10h : Arrivée place des Abbesses

A la sortie du métro, un manège tournicote. Vous pourrez faire un tour, il vous en coûtera deux euros. Méfiez-vous seulement si vous avez bu la veille – ça tourne quand même. A côté, un duo contrebasse-saxophone interprète « Les Feuilles mortes » pour la onze-millième fois. Et derrière, d’un sourire narquois, le petit square Rictus vous invite à jeter un œil à ce mur de la mièvrerie, où « je t’aime » se trouve inscrit dans un paquet de langues et qui semble fonctionner comme un aimant à touristes, avec ou sans canne à selfies.

Alors, c’est plutôt à gauche de la sortie du métro, en prenant la rue Yvonne le Tac, que commencera votre itinéraire. Vous voilà devant la devanture de la Librairie des Abbesses. Entrez-y. Après avoir flâné quelques minutes, vous hésiterez entre une édition de poche du ‘Paysan de Paris’ et ‘Le Voleur de voitures’ de Theodore Weesner. Prenez les deux. Vous continuerez ensuite tout droit, croiserez la rue des Martyrs (qui abrite d’ailleurs une autre librairie tout à fait recommandable), tout en pensant aux paroles d’une fameuse chanson de François Hadji-Lazaro.

+===+

• Travail à faire
[1] Relevez tous les lieux désignés par un nom propre dans le texte sur la promenade aux Abbesses.
[2] Poursuivez le texte sur la promenade aux Abbesses à partir de sa dernière phrase.

• Données disponibles
+===+

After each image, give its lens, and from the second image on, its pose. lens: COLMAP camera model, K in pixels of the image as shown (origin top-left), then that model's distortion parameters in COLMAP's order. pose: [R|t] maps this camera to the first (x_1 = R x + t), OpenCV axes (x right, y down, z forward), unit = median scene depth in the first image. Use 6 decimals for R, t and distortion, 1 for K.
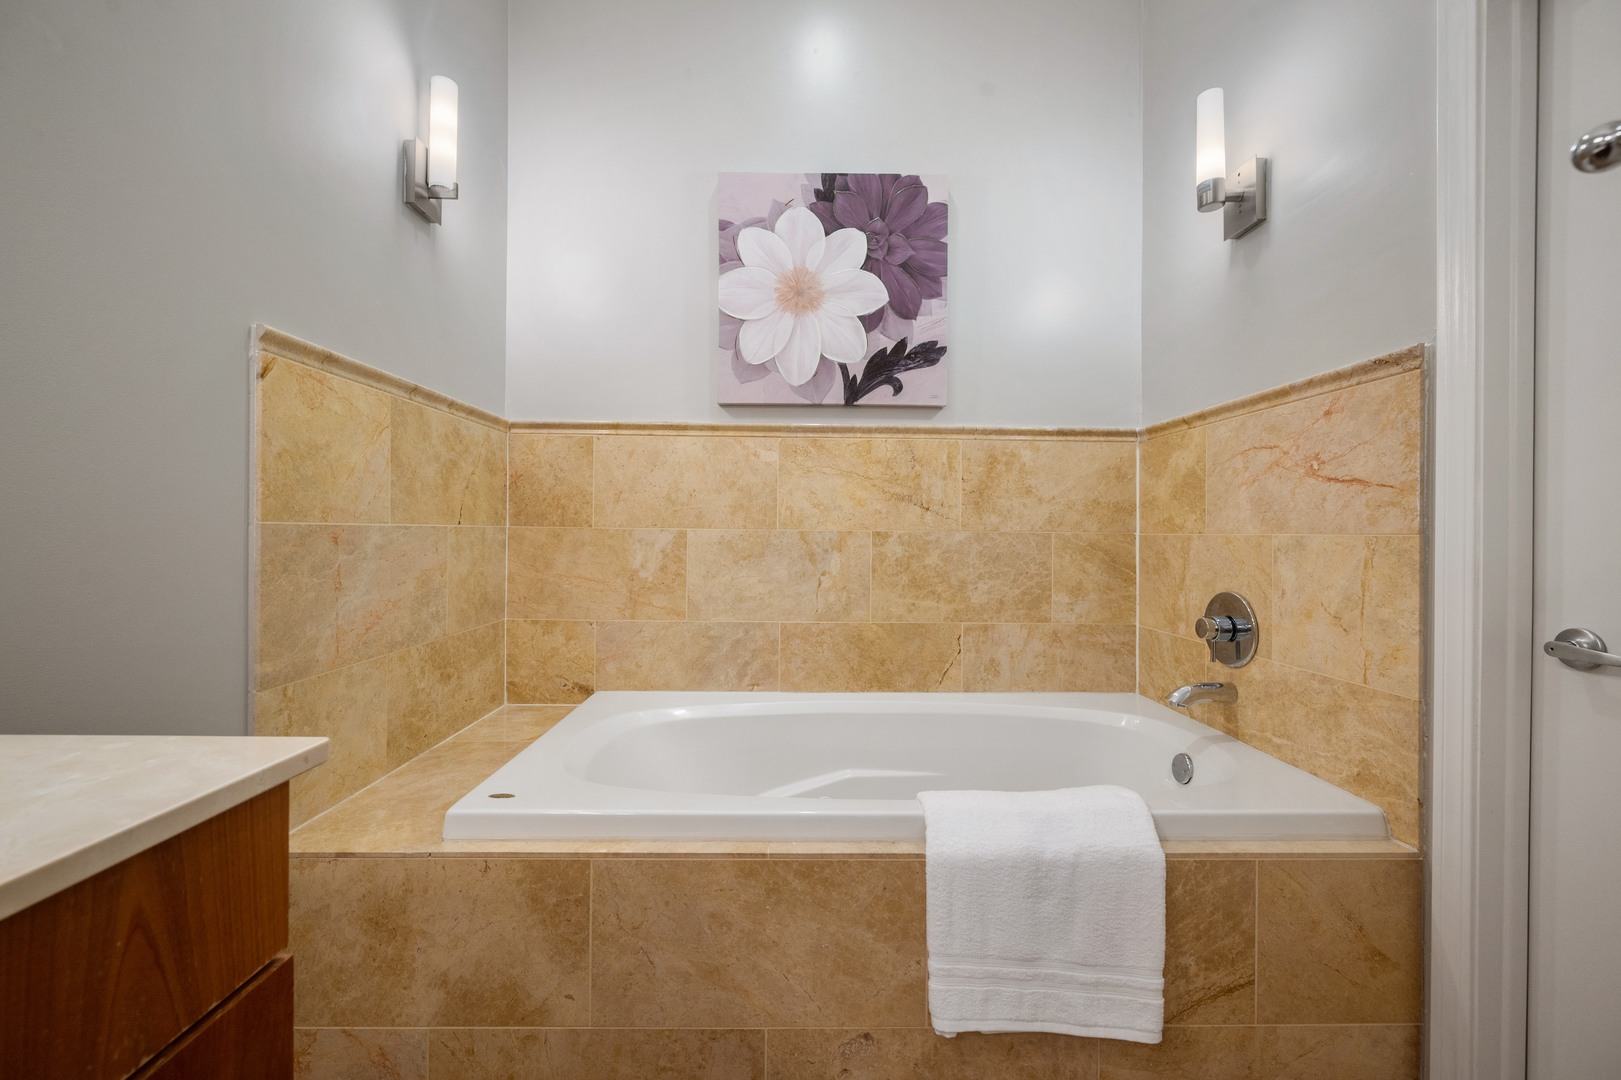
lens RADIAL K [[638.0, 0, 807.5], [0, 638.0, 535.4], [0, 0, 1]] dist [-0.000539, 0.001309]
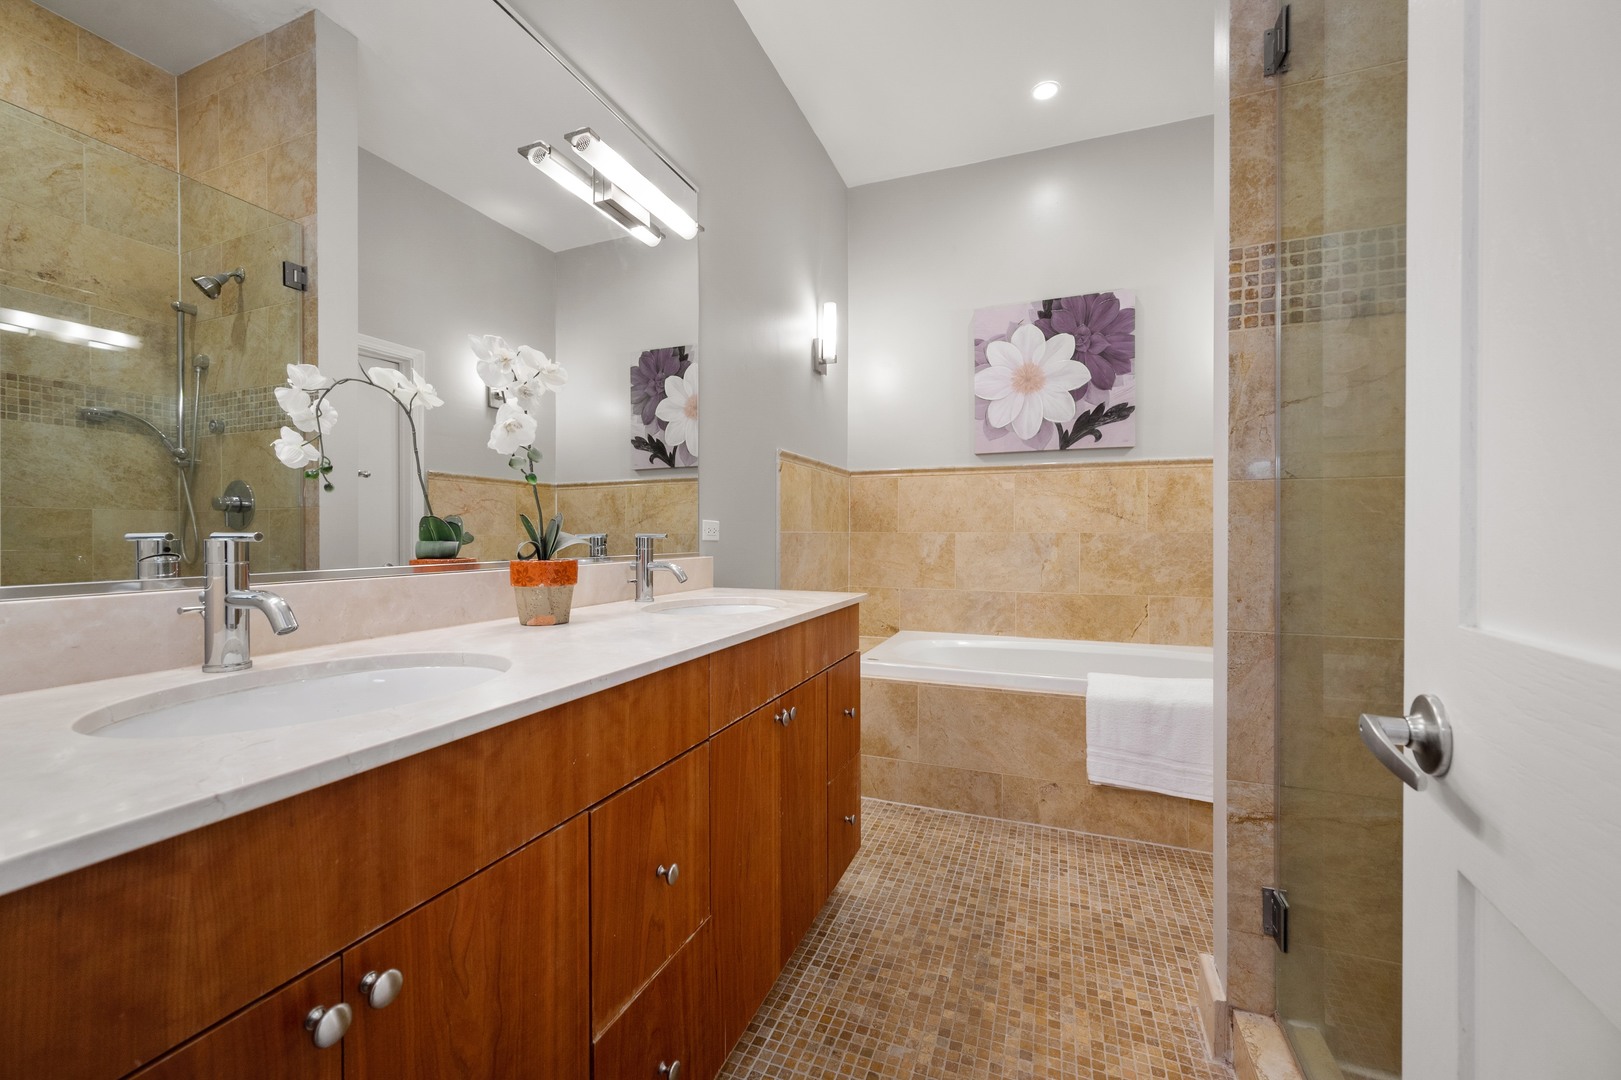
lens RADIAL K [[638.0, 0, 805.8], [0, 638.0, 539.1], [0, 0, 1]] dist [-0.000539, 0.001309]
pose [[0.924695, -0.005577, -0.380667, 0.076333], [0.006316, 0.999980, 0.000692, 0.002925], [0.380656, -0.003044, 0.924712, -0.639190]]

+===+

• Corrigé de l'exercice
[1]
- place des Abbesses
- square Rictus
- rue Yvonne le Tac
- Librairie des Abbesses
- rue des Martyrs

[2]
10h20 : Au Progrès.

Poursuivez jusqu’au croisement avec la rue des Trois Frères : à l’angle, vous pousserez la porte du café Le Progrès. A peine quelques mètres plus bas, la rue débouche sur la place Charles Dullin, où, en 1922, Antonin Artaud jouait, à ses débuts, au Théâtre de l’Atelier.

Antonin Artaud et la troupe du théâtre de l’Atelier dans 'M. de Pygmalion', cliché anonyme, février 1923 (D. R.)

Après quelques bonnes dizaines de pages dans le cadre vintage du café, vous vous sentirez peut-être d’aplomb pour affronter la montée qui vous attend. Car vous ne l’ignorez pas : Montmartre est une butte. Avec une sacrée pente ! – les fumeurs ont tout intérêt à bien prendre leur souffle…

A l’intersection de la rue des Trois Frères et de la rue Androuet, vous reconnaîtrez sans doute l’épicerie d’Amélie Poulain. Il fallait bien que ça vous arrive, un jour ou l’autre. Plus loin, au croisement avec la rue Ravignan, c’est une jolie petite place qui s’offre à vous, où vous pourrez grignoter au soleil, et pourquoi pas déguster un verre de vin blanc sur la terrasse du Relais de la Butte. Juste derrière, place Emile-Goudeau, jetez peut-être également un œil au fameux Bateau-Lavoir, dont Picasso, Braque, Matisse, Apollinaire, Jarry ou Cocteau firent l’un des hauts-lieux historique des arts au tournant du siècle dernier.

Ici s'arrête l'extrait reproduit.